Underneath the professional atmosphere, there was a defiant tone to this year’s Game Developers Conference. During the GDCA awards, Larian Studios boss Swen Vincke called out corporate greed for “fucking this whole thing up for so long,” and other developers gathered to have a cathartic scream about the state of the industry. In an interview with PC Gamer, Summerfall Studios co-founder and former Dragon Age lead writer David Gaider expressed similar conviction that something has to give.
“The way the games industry and game devs are heading right now—the type of existence they have—it doesn’t have to be that way,” Gaider said. “There is another way to be. I just want to see them all finally get unionized and get treated fairly.
“There’s this fear that exists—if we don’t have everybody working overtime and we don’t make AAA games that have $200 million budgets and the focus is on photorealistic graphics and 1,000-hour playtimes—we need to pack all that in and work everyone to death making it and that’s the only way to make games.
“If that’s true then maybe the industry deserves to die. If that’s true. The thing is that I just don’t think it’s true.”
In past years, conversations about crunch at large studios were central to dissatisfaction with the state of the industry, followed by developers from some studios making efforts to unionize. Now, the beginning of this year has been characterized by relentless layoffs. Gaider is one of multiple heads of independent studios who has spoken with PC Gamer this week about the state of the games industry. Dwarf Fortress co-creator Tarn Adams blasted execs behind layoffs as “greedy, greedy people.”

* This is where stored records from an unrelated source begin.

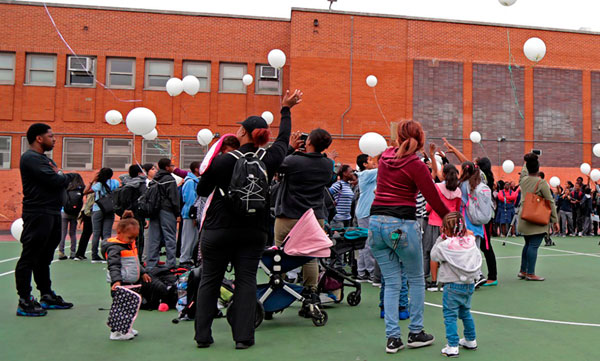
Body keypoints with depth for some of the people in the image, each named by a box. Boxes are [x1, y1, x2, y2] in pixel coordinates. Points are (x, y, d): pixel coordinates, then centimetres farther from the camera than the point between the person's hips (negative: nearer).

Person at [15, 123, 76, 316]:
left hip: (52, 214, 10)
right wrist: (68, 176, -1)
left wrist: (61, 176, -6)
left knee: (45, 257, 16)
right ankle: (24, 302, 1)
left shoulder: (44, 158, 20)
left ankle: (47, 296, 25)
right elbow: (54, 180, -21)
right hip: (38, 215, -10)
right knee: (29, 257, -4)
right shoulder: (31, 158, -11)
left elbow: (61, 181, 16)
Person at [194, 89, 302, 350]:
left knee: (210, 281, 10)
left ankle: (202, 336, 16)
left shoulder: (221, 161, -12)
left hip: (218, 230, -1)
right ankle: (243, 336, 8)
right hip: (253, 232, 2)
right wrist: (286, 110, 29)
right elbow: (283, 139, 16)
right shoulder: (269, 161, -4)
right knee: (246, 281, 7)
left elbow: (202, 191, 0)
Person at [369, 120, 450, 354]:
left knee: (391, 282, 12)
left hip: (376, 222, 5)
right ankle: (416, 333, 23)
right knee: (416, 279, 15)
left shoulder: (385, 157, 7)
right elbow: (435, 201, -6)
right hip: (401, 225, -5)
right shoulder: (416, 166, -8)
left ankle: (392, 338, 12)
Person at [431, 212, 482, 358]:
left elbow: (434, 255, 0)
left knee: (450, 315, 0)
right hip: (469, 285, 6)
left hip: (453, 286, -6)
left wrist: (440, 238, 1)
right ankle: (471, 340, 36)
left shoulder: (445, 245, -15)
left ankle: (452, 346, -2)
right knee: (465, 312, 23)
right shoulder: (471, 241, -2)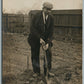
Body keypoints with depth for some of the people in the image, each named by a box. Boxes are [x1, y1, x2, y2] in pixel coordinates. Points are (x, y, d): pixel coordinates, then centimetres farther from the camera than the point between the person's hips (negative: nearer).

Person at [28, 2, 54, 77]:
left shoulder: (51, 18, -9)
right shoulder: (37, 16, -17)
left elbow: (51, 31, -9)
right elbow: (32, 29, -18)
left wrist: (48, 43, -19)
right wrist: (39, 38, -25)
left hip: (46, 38, 2)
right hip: (35, 38, -2)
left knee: (48, 52, -7)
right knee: (35, 54, 6)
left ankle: (47, 71, 8)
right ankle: (36, 71, 25)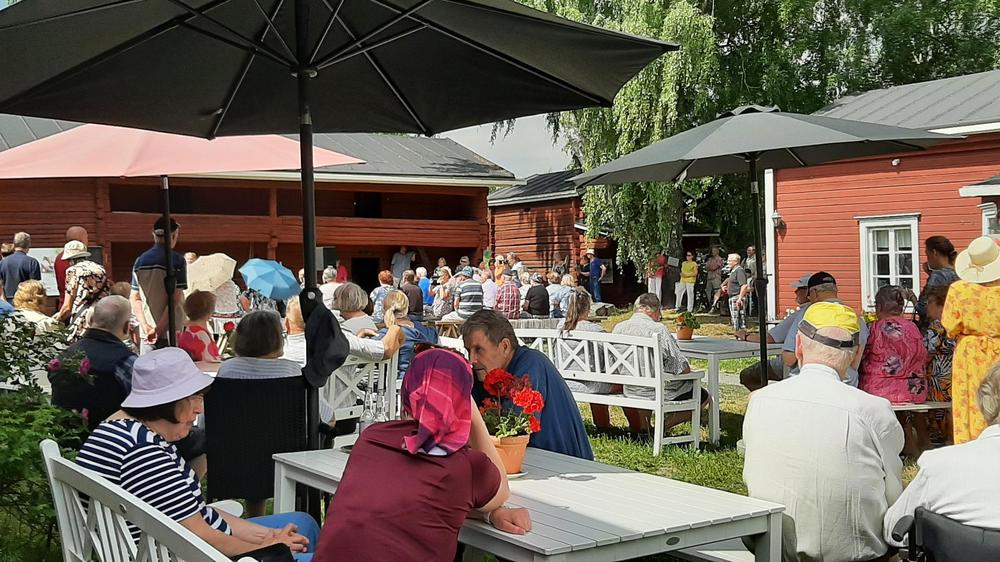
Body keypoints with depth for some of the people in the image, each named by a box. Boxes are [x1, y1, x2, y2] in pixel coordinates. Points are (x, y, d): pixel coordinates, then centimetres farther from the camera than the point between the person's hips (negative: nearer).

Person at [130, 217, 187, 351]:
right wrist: (159, 329, -15)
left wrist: (145, 325, -2)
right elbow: (175, 300, -15)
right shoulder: (177, 261, -9)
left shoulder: (140, 261, 6)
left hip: (147, 332, 5)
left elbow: (135, 299, 5)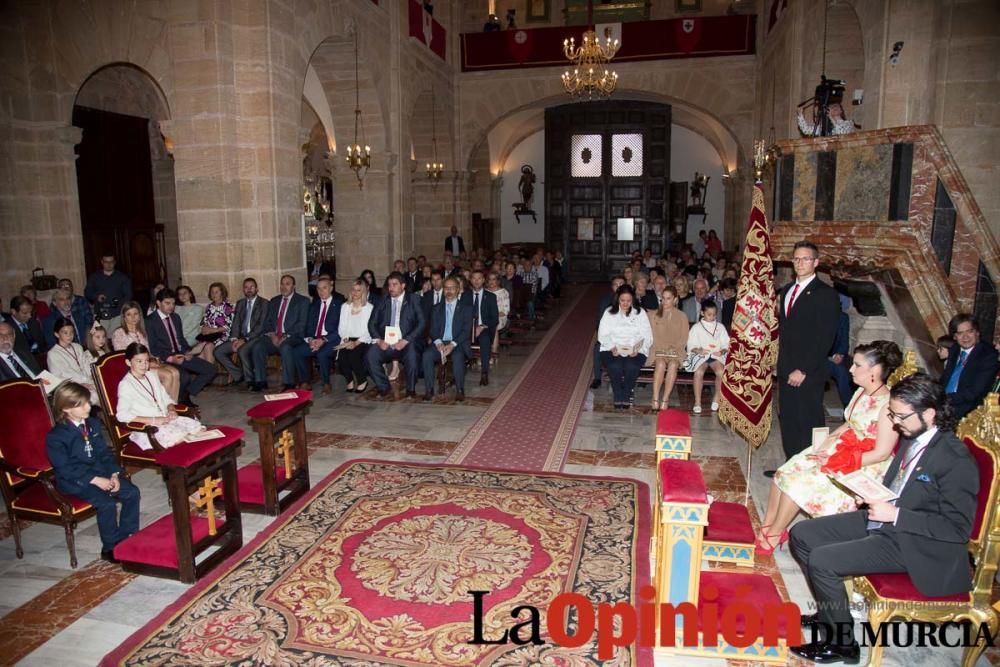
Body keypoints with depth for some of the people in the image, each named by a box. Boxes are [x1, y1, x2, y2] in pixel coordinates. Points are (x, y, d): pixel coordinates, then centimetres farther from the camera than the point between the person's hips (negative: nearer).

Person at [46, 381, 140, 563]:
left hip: (100, 471, 6)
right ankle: (110, 548, -7)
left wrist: (114, 474, -6)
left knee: (132, 492, -11)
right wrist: (96, 480, -22)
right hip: (74, 480, -6)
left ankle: (127, 537, 4)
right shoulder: (56, 437, -14)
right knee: (107, 503, -26)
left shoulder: (93, 424, 6)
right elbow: (65, 469, -16)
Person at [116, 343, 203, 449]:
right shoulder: (125, 385, -6)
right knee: (179, 437, -33)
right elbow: (122, 415, -18)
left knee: (197, 427, -17)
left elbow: (166, 399, 23)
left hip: (166, 419, 7)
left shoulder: (152, 376, 17)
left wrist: (172, 410, -1)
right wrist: (153, 420, -22)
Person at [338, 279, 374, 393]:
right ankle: (349, 380, -3)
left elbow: (368, 330, -5)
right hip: (348, 340, 3)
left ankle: (363, 381, -7)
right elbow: (341, 327, 12)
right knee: (342, 355, -28)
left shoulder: (369, 307, 4)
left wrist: (356, 343, -17)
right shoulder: (345, 306, 17)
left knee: (353, 355, -31)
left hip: (363, 340, -3)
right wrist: (345, 339, -7)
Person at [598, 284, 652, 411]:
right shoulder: (609, 313, 11)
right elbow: (602, 335, 4)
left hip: (635, 351, 0)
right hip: (612, 350, 0)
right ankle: (618, 398, -14)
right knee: (615, 366, -32)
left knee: (631, 367, -32)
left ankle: (626, 396, -11)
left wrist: (637, 348, -14)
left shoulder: (640, 313, 12)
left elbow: (647, 336, 5)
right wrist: (612, 347, -15)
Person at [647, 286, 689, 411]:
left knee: (673, 364, -32)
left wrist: (673, 348, -7)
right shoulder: (654, 314, 16)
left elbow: (684, 339, 7)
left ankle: (665, 400, -34)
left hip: (676, 351, 0)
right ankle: (655, 400, -36)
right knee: (661, 364, -33)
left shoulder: (682, 316, 14)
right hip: (658, 349, 0)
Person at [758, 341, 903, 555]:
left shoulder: (888, 405, -22)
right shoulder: (862, 392, 4)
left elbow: (881, 453, -21)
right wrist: (825, 444, 0)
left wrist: (835, 462, -18)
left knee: (798, 483, -19)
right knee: (784, 473, -7)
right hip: (839, 449, 8)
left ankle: (773, 535, 0)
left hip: (863, 467, -8)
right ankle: (766, 527, 2)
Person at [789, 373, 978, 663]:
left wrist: (895, 514, -25)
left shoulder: (955, 459, -21)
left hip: (914, 543, -9)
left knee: (821, 561, -21)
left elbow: (959, 528, -20)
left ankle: (841, 642, 2)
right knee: (801, 534, 4)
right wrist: (873, 494, 1)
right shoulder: (911, 436, 3)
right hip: (883, 520, 9)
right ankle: (830, 612, 19)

“We’re working four days a week right now at Summerfall,” Gaider told me, explaining his hopes for a change in the status quo. “You just have to make a schedule that is realistic, that actually doesn’t lie to the people that you’re reporting to above or to your own team. You work with the time you have; you make a game that makes the most out of the time you have and then the result is that you have employees who love what they do and don’t feel like they’re just a resource to be tapped.”
The strategy seems to have worked for Summerfall’s first project, a musical take on RPGs called Stray Gods. Despite getting steamrolled a bit by the release of Baldur’s Gate 3, even after moving its launch date to avoid that fate, the more visual novel approach to a character driven RPG is one we called “a genuinely thrilling, occasionally heartbreaking tale that shines a new light on well-known Greek gods” in our Stray Gods review. Summerfall Studios has not announced what it will be working on next.